EXERCISE:
Switch "phylum" to "division" throughout the records, and write out all their lines again with nothing else changed.

━━━━━━━━

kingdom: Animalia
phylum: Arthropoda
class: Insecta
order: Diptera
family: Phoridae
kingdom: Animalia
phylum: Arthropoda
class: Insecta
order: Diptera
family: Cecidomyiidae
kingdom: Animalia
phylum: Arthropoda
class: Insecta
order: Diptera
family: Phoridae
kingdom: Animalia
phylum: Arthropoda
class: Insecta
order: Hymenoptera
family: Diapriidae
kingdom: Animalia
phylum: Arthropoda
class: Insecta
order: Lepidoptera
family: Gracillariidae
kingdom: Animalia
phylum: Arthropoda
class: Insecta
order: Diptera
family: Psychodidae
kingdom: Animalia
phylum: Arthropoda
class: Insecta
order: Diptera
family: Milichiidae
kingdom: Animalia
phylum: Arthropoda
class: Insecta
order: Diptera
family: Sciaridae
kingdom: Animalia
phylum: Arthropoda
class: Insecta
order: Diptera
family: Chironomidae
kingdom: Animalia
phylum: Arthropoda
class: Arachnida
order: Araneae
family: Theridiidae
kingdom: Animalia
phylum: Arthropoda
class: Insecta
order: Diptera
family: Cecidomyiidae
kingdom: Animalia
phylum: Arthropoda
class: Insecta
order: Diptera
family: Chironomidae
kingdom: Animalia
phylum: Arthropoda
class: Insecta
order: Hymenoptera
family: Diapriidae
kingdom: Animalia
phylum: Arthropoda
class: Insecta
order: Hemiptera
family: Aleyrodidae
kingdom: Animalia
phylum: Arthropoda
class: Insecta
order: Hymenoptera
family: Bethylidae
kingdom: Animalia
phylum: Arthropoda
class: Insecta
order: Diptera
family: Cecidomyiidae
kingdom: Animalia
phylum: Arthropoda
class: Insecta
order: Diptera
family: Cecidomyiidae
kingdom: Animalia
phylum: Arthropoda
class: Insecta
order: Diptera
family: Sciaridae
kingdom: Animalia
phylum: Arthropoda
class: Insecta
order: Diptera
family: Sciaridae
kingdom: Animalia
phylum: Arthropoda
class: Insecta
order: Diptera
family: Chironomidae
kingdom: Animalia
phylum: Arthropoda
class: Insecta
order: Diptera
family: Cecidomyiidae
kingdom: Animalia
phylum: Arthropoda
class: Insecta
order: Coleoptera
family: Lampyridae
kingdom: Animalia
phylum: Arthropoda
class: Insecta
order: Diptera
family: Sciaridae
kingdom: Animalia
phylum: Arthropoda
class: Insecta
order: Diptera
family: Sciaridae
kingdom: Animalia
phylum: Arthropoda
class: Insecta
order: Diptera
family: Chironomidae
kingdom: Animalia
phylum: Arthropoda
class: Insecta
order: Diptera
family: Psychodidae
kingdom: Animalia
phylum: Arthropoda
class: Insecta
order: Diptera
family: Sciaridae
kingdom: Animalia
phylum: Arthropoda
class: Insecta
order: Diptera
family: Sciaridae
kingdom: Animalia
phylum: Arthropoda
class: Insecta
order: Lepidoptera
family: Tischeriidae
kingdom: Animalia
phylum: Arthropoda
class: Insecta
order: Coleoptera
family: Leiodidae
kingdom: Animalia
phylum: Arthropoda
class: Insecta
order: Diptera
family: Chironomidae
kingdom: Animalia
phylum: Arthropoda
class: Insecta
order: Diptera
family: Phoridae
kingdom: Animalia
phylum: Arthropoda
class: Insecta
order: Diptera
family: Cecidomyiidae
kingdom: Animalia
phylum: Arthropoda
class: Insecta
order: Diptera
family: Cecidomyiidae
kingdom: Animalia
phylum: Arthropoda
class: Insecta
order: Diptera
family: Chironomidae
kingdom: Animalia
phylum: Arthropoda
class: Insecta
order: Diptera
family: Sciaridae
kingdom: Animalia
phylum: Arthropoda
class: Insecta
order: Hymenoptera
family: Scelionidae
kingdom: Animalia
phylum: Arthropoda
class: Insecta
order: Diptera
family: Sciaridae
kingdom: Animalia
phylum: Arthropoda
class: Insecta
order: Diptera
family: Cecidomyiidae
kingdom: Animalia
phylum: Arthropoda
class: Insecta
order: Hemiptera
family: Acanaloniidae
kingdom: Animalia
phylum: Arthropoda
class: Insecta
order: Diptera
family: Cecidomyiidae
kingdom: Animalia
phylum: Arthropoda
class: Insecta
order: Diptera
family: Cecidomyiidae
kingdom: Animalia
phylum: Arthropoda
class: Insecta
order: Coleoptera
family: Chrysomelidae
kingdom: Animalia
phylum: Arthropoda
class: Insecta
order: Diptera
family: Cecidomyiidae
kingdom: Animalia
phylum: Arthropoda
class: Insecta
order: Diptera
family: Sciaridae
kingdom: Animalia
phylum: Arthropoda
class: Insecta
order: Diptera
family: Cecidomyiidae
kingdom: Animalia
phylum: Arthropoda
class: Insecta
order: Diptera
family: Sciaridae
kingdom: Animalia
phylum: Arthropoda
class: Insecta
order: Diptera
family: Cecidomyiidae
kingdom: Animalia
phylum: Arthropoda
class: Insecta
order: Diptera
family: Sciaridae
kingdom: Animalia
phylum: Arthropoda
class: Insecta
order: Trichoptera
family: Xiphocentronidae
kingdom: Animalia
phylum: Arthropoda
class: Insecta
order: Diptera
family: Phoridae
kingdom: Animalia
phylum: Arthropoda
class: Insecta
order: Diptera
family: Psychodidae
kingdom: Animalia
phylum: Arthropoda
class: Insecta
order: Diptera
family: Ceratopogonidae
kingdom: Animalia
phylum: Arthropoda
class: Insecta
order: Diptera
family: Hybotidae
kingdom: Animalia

━━━━━━━━

SOLUTION TO THIS EXERCISE:
kingdom: Animalia
division: Arthropoda
class: Insecta
order: Diptera
family: Phoridae
kingdom: Animalia
division: Arthropoda
class: Insecta
order: Diptera
family: Cecidomyiidae
kingdom: Animalia
division: Arthropoda
class: Insecta
order: Diptera
family: Phoridae
kingdom: Animalia
division: Arthropoda
class: Insecta
order: Hymenoptera
family: Diapriidae
kingdom: Animalia
division: Arthropoda
class: Insecta
order: Lepidoptera
family: Gracillariidae
kingdom: Animalia
division: Arthropoda
class: Insecta
order: Diptera
family: Psychodidae
kingdom: Animalia
division: Arthropoda
class: Insecta
order: Diptera
family: Milichiidae
kingdom: Animalia
division: Arthropoda
class: Insecta
order: Diptera
family: Sciaridae
kingdom: Animalia
division: Arthropoda
class: Insecta
order: Diptera
family: Chironomidae
kingdom: Animalia
division: Arthropoda
class: Arachnida
order: Araneae
family: Theridiidae
kingdom: Animalia
division: Arthropoda
class: Insecta
order: Diptera
family: Cecidomyiidae
kingdom: Animalia
division: Arthropoda
class: Insecta
order: Diptera
family: Chironomidae
kingdom: Animalia
division: Arthropoda
class: Insecta
order: Hymenoptera
family: Diapriidae
kingdom: Animalia
division: Arthropoda
class: Insecta
order: Hemiptera
family: Aleyrodidae
kingdom: Animalia
division: Arthropoda
class: Insecta
order: Hymenoptera
family: Bethylidae
kingdom: Animalia
division: Arthropoda
class: Insecta
order: Diptera
family: Cecidomyiidae
kingdom: Animalia
division: Arthropoda
class: Insecta
order: Diptera
family: Cecidomyiidae
kingdom: Animalia
division: Arthropoda
class: Insecta
order: Diptera
family: Sciaridae
kingdom: Animalia
division: Arthropoda
class: Insecta
order: Diptera
family: Sciaridae
kingdom: Animalia
division: Arthropoda
class: Insecta
order: Diptera
family: Chironomidae
kingdom: Animalia
division: Arthropoda
class: Insecta
order: Diptera
family: Cecidomyiidae
kingdom: Animalia
division: Arthropoda
class: Insecta
order: Coleoptera
family: Lampyridae
kingdom: Animalia
division: Arthropoda
class: Insecta
order: Diptera
family: Sciaridae
kingdom: Animalia
division: Arthropoda
class: Insecta
order: Diptera
family: Sciaridae
kingdom: Animalia
division: Arthropoda
class: Insecta
order: Diptera
family: Chironomidae
kingdom: Animalia
division: Arthropoda
class: Insecta
order: Diptera
family: Psychodidae
kingdom: Animalia
division: Arthropoda
class: Insecta
order: Diptera
family: Sciaridae
kingdom: Animalia
division: Arthropoda
class: Insecta
order: Diptera
family: Sciaridae
kingdom: Animalia
division: Arthropoda
class: Insecta
order: Lepidoptera
family: Tischeriidae
kingdom: Animalia
division: Arthropoda
class: Insecta
order: Coleoptera
family: Leiodidae
kingdom: Animalia
division: Arthropoda
class: Insecta
order: Diptera
family: Chironomidae
kingdom: Animalia
division: Arthropoda
class: Insecta
order: Diptera
family: Phoridae
kingdom: Animalia
division: Arthropoda
class: Insecta
order: Diptera
family: Cecidomyiidae
kingdom: Animalia
division: Arthropoda
class: Insecta
order: Diptera
family: Cecidomyiidae
kingdom: Animalia
division: Arthropoda
class: Insecta
order: Diptera
family: Chironomidae
kingdom: Animalia
division: Arthropoda
class: Insecta
order: Diptera
family: Sciaridae
kingdom: Animalia
division: Arthropoda
class: Insecta
order: Hymenoptera
family: Scelionidae
kingdom: Animalia
division: Arthropoda
class: Insecta
order: Diptera
family: Sciaridae
kingdom: Animalia
division: Arthropoda
class: Insecta
order: Diptera
family: Cecidomyiidae
kingdom: Animalia
division: Arthropoda
class: Insecta
order: Hemiptera
family: Acanaloniidae
kingdom: Animalia
division: Arthropoda
class: Insecta
order: Diptera
family: Cecidomyiidae
kingdom: Animalia
division: Arthropoda
class: Insecta
order: Diptera
family: Cecidomyiidae
kingdom: Animalia
division: Arthropoda
class: Insecta
order: Coleoptera
family: Chrysomelidae
kingdom: Animalia
division: Arthropoda
class: Insecta
order: Diptera
family: Cecidomyiidae
kingdom: Animalia
division: Arthropoda
class: Insecta
order: Diptera
family: Sciaridae
kingdom: Animalia
division: Arthropoda
class: Insecta
order: Diptera
family: Cecidomyiidae
kingdom: Animalia
division: Arthropoda
class: Insecta
order: Diptera
family: Sciaridae
kingdom: Animalia
division: Arthropoda
class: Insecta
order: Diptera
family: Cecidomyiidae
kingdom: Animalia
division: Arthropoda
class: Insecta
order: Diptera
family: Sciaridae
kingdom: Animalia
division: Arthropoda
class: Insecta
order: Trichoptera
family: Xiphocentronidae
kingdom: Animalia
division: Arthropoda
class: Insecta
order: Diptera
family: Phoridae
kingdom: Animalia
division: Arthropoda
class: Insecta
order: Diptera
family: Psychodidae
kingdom: Animalia
division: Arthropoda
class: Insecta
order: Diptera
family: Ceratopogonidae
kingdom: Animalia
division: Arthropoda
class: Insecta
order: Diptera
family: Hybotidae
kingdom: Animalia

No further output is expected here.